Bishop Fox launched CloudFox, a command-line safety device to assist penetration testers and safety practitioners discover potential assault paths inside their cloud infrastructure.
The primary inspiration for CloudFox was to create one thing like PowerView for cloud infrastructure, Bishop Fox consultants Seth Artwork and Carlos Vendramini wrote in a weblog submit saying the device. PowerView, a PowerShell device used to realize community situational consciousness in Lively Listing environments, offers penetration testers with the power to enumerate the machine and the Home windows Area.
For instance, Artwork and Vendramini described how CloudFox could possibly be used to automate numerous duties penetration testers would carry out as a part of an engagement, equivalent to in search of credentials related to Amazon Relational Database Service (RDS), monitoring down the precise database occasion related to these credentials, and figuring out the customers who’ve entry to these credentials. In that state of affairs, Artwork and Vendramini famous that CloudFox can be utilized to know who — whether or not particular customers or consumer teams — may probably exploit that misconfiguration (on this case, the uncovered RDS credentials) and perform an assault (equivalent to stealing knowledge from the database).
The device presently solely helps Amazon Net Companies, however help for Azure, Google Cloud Platform, and Kubernetes is on the roadmap, the corporate mentioned.
Bishop Fox created a customized coverage to make use of with the Safety Auditor coverage in Amazon Net Companies that grants CloudFox all the mandatory permissions. All CloudFox instructions are read-only, that means that executing them won’t change something within the cloud atmosphere.
“You possibly can relaxation assured that nothing will likely be created, deleted, or up to date,” Artwork and Vendramini wrote.
- stock: work out which areas are used within the goal account and supply the tough measurement of the account by counting the variety of sources in every service.
- endpoints: enumerates service endpoints for a number of companies on the identical time. Output might be fed into different instruments equivalent to Aquatone, gowitness, gobuster, and ffuf.
- cases: generates an inventory of all private and non-private IP addresses related to the Amazon Elastic Compute Cloud (EC2) cases with names and occasion profiles.
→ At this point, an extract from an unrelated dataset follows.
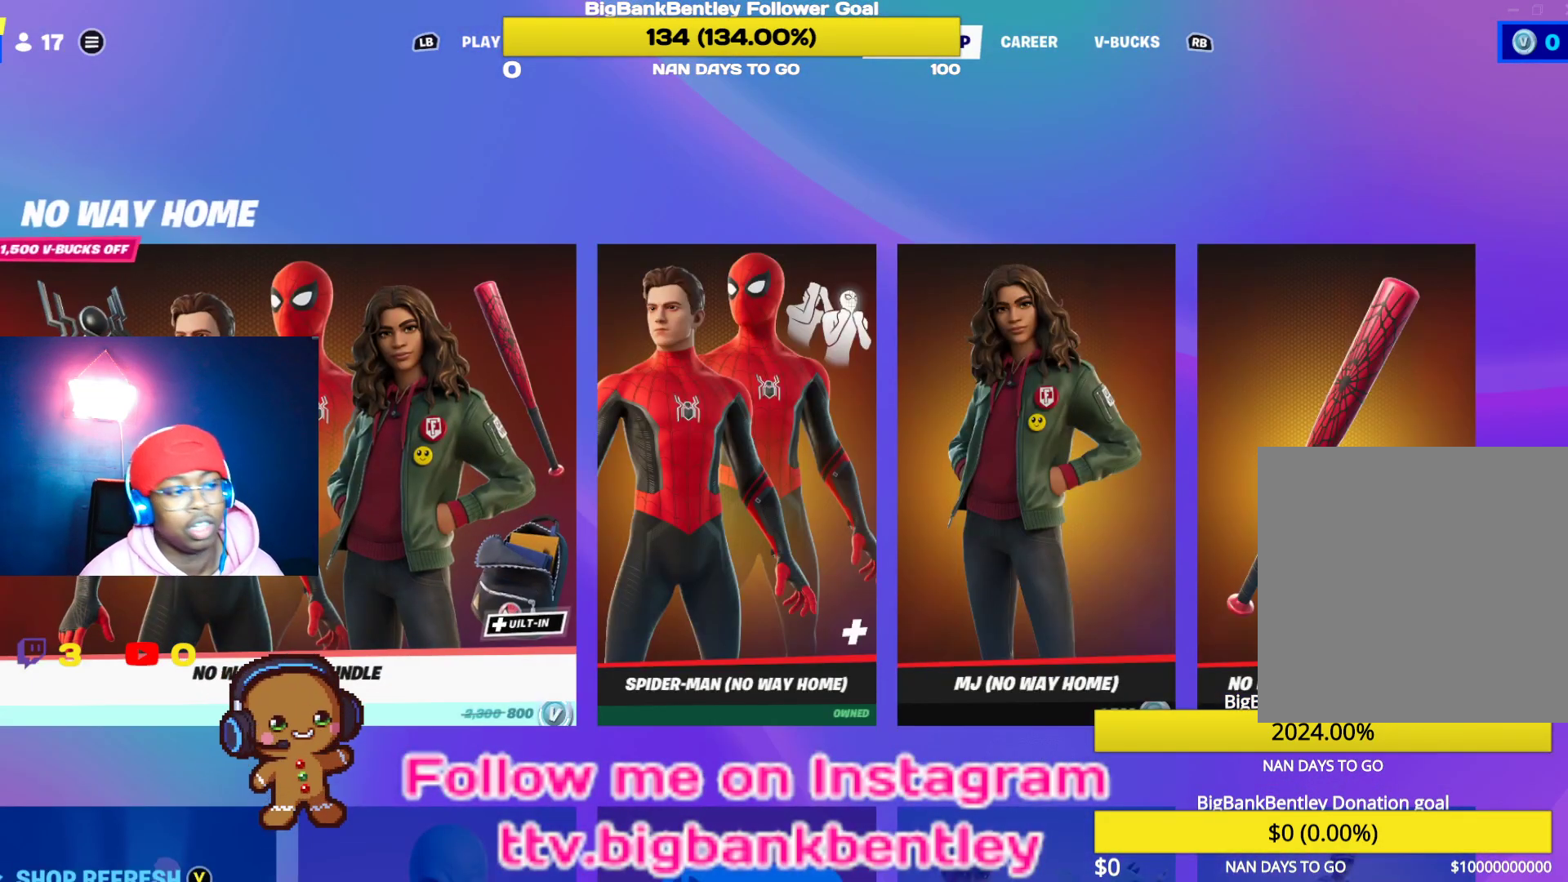
{"buttons": [], "left_stick": "center", "right_stick": "center", "events": [[150, "DPAD_RIGHT", "down"], [250, "DPAD_RIGHT", "up"]]}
Output can be utilized as enter for nmap.
- access-keys: returns an inventory of lively entry keys for all customers. This listing can be helpful for cross-referencing a key to determine which in-scope account the important thing belongs to.
- buckets: identifies the buckets within the account. There are different instructions that can be utilized to examine the buckets additional.
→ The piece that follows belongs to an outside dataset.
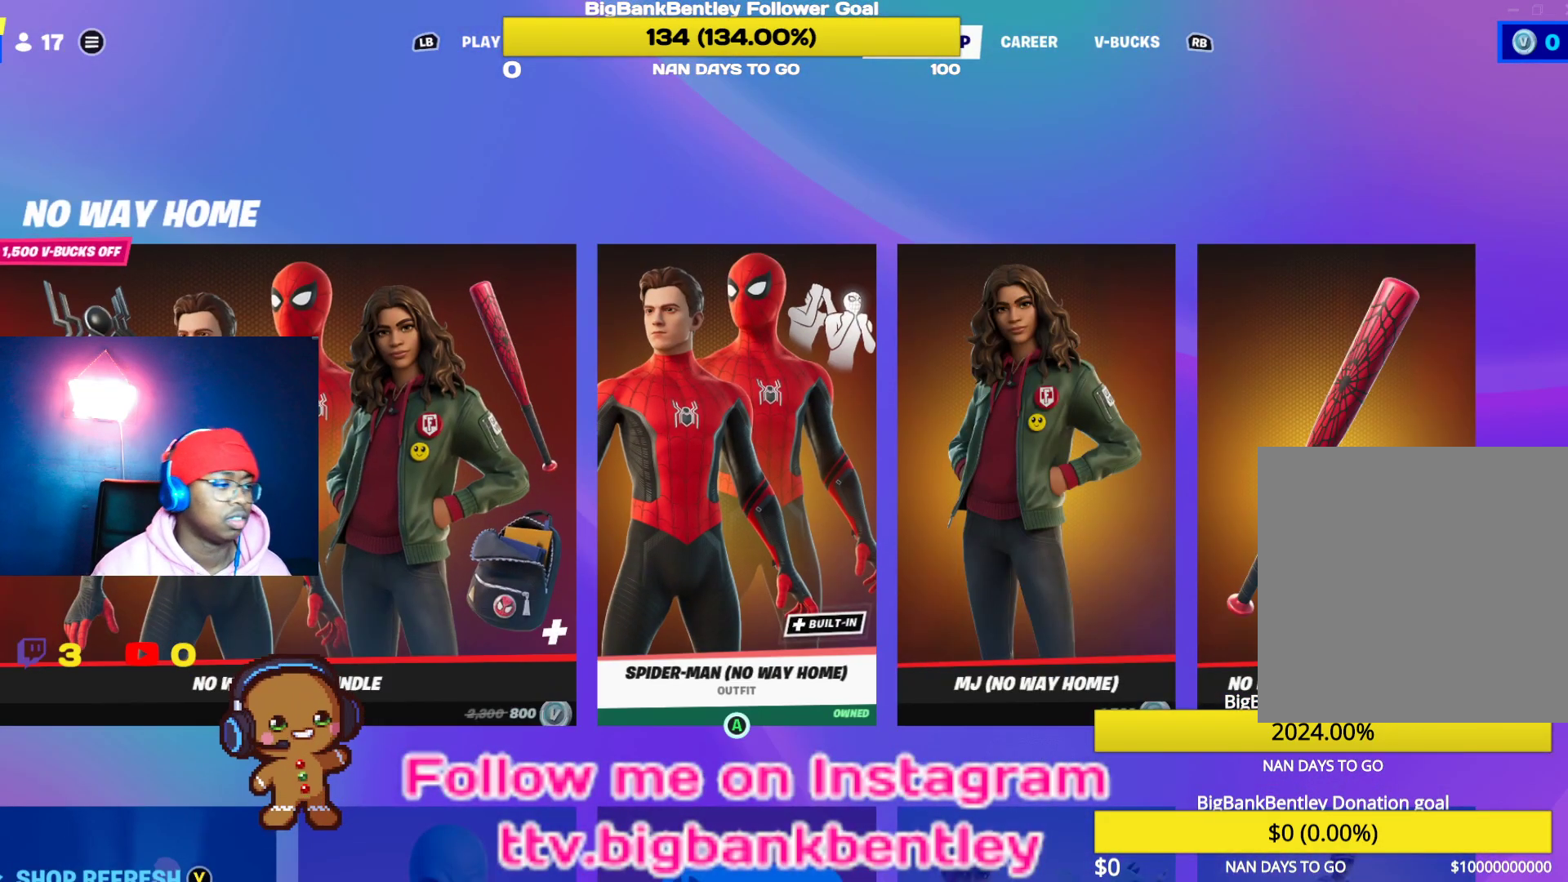
{"buttons": [], "left_stick": "center", "right_stick": "center", "events": [[183, "DPAD_DOWN", "down"], [400, "DPAD_DOWN", "up"]]}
- secrets and techniques: lists secrets and techniques from AWS Secrets and techniques Supervisor and AWS Methods Supervisor (SSM). This listing may also be used to cross-reference secrets and techniques to seek out out who has entry to them.
“Discovering assault paths in advanced cloud environments might be troublesome and time consuming,” Artwork and Vendramini wrote, noting that almost all instruments to investigate cloud environments deal with safety baseline compliance. “Our main viewers is penetration testers, however we predict CloudFox will likely be helpful for all cloud safety practitioners.”